As the skies over the old mining town darkened we stepped into the churchyard of St. Mary Magdalene which stands sentinel over the market place and is very much the central point of the town. A walk amongst the graves manifested the burial place of one Ben Caunt. No ordinary person, Ben, he was no less than the bare-knuckle boxing champion of England in his day. He and his great adversary Bendigo from Nottingham pounded each other for round after round in their day and both were true champions. The grave displayed the sad fact that Ben’s two children perished in a fire at the tender ages of only six and eight. The Caunt family it seems lived with much grief.

Very luckily we spotted a worker alighting the locked-tight church and asked him if we might go inside for a look around. St. Mary Magdalene has a special poignancy for me in that it was the church that my mother attended and loved as a child. It is a place of worship that was inextricably interwoven into her family history. Of course the most well-known fact about the place is that is the place where Lord Byron is interred. According to a worker in the church crypt, along with twenty-six other Byron family members within a small space of 6x8x8ft, amazingly. My mother’s family, Houldsworth, had a member, Sylvester, a local headmaster who was one of the very select group of people to see Byron’s body exhumed in 1938. Perhaps the reasoning for that exercise was somewhat flimsy – Byron had often said that his ‘heart was in Greece’, this was taken quite literally by the local people of the day who imagined that the organ had been physically removed. The exhumation proved otherwise however and Byron’s embalmed body was said to be in almost perfect condition, save for his crippled foot which had become dislodged from the rest of the body. The crypt is not necessarily easy to find being denoted by a smallish plaque in the floor only. It was difficult to imagine how access would be gained at all.
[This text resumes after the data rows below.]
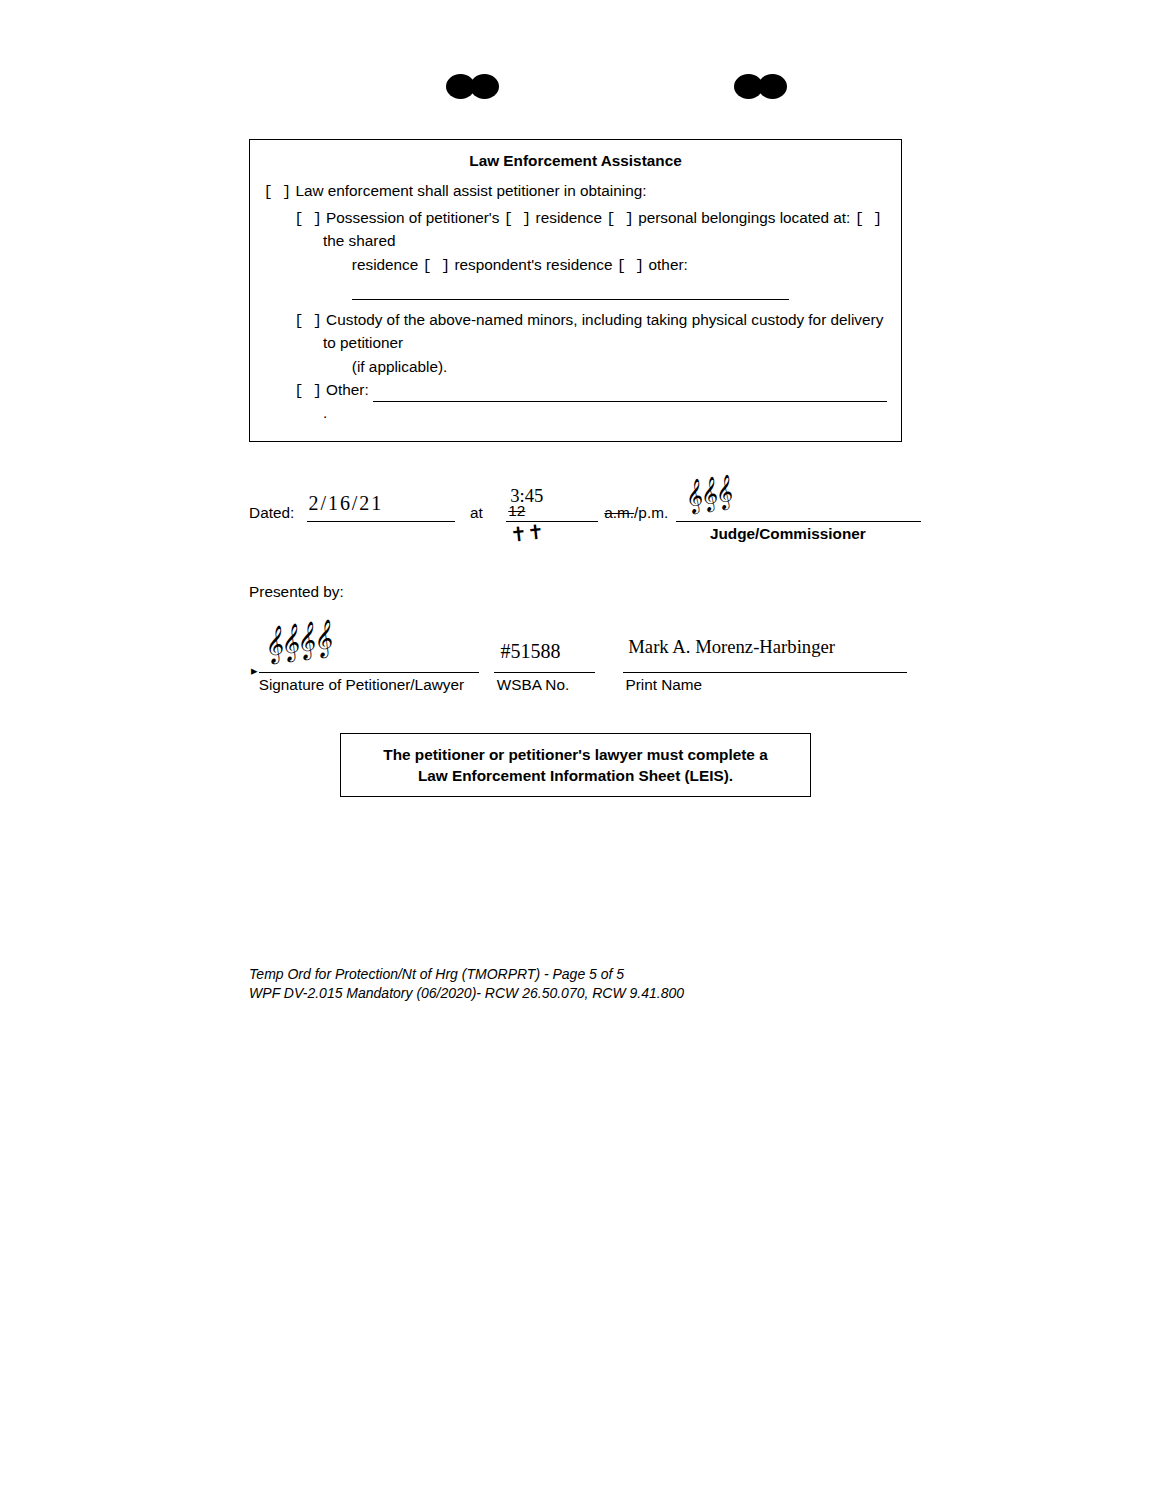Law Enforcement Assistance
[ ] Law enforcement shall assist petitioner in obtaining:
[ ] Possession of petitioner's [ ] residence [ ] personal belongings located at: [ ] the shared
residence [ ] respondent's residence [ ] other:
[ ] Custody of the above-named minors, including taking physical custody for delivery to petitioner
(if applicable).
[ ] Other: .
Dated: 2/16/21 at 3:45 12 ✝✝ a.m./p.m. 𝄞𝄞𝄞 Judge/Commissioner
Presented by:
▸ 𝄞𝄞𝄞𝄞 Signature of Petitioner/Lawyer #51588 WSBA No. Mark A. Morenz-Harbinger Print Name
The petitioner or petitioner's lawyer must complete a
Law Enforcement Information Sheet (LEIS).
Temp Ord for Protection/Nt of Hrg (TMORPRT) - Page 5 of 5
WPF DV-2.015 Mandatory (06/2020)- RCW 26.50.070, RCW 9.41.800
A ghostly tale that surrounded the church was of Canon Barber hearing footsteps following him down the aisle on one occasion in an empty church back in the 1930’s. Not a standard ghost story this one as the minister claimed that the noises he heard indicated someone with a bad limp caused by an invalid foot – much like Lord Byron’s actually…

magdalene

St. Mary Magdalene, Hucknall

Before leaving the church we signed the guest book and looked at the various names from all over the world, undoubtedly many would have been Byron devotees coming to Hucknall to pay their respects. I paid my own respects with a few words to my my late mother in there. Perhaps she was looking down on me in her old church. Rest peacefully now Grace Marian.

So back into the mid afternoon Friday rain into present day and to pass the relatively recent addition to the town of the tram terminal from Nottingham aligned with the ‘Robin Hood Line’ railway to the same destination. These two factors may well prove extremely influential in the continued history of Hucknall, much as Rolls-Royce, the two coal mines and legend of Lord Byron were in the past.

Hucknall’s route to the future?

2 thoughts on “One Walk and Two Churches (2)”

  1. Very kind, thank you!

    This and another similarly names little piece was penned as a keepsake and reminder for our relatives in Canada after a visit to the area.

    I need to now catch up on your travels in the UK and Europe!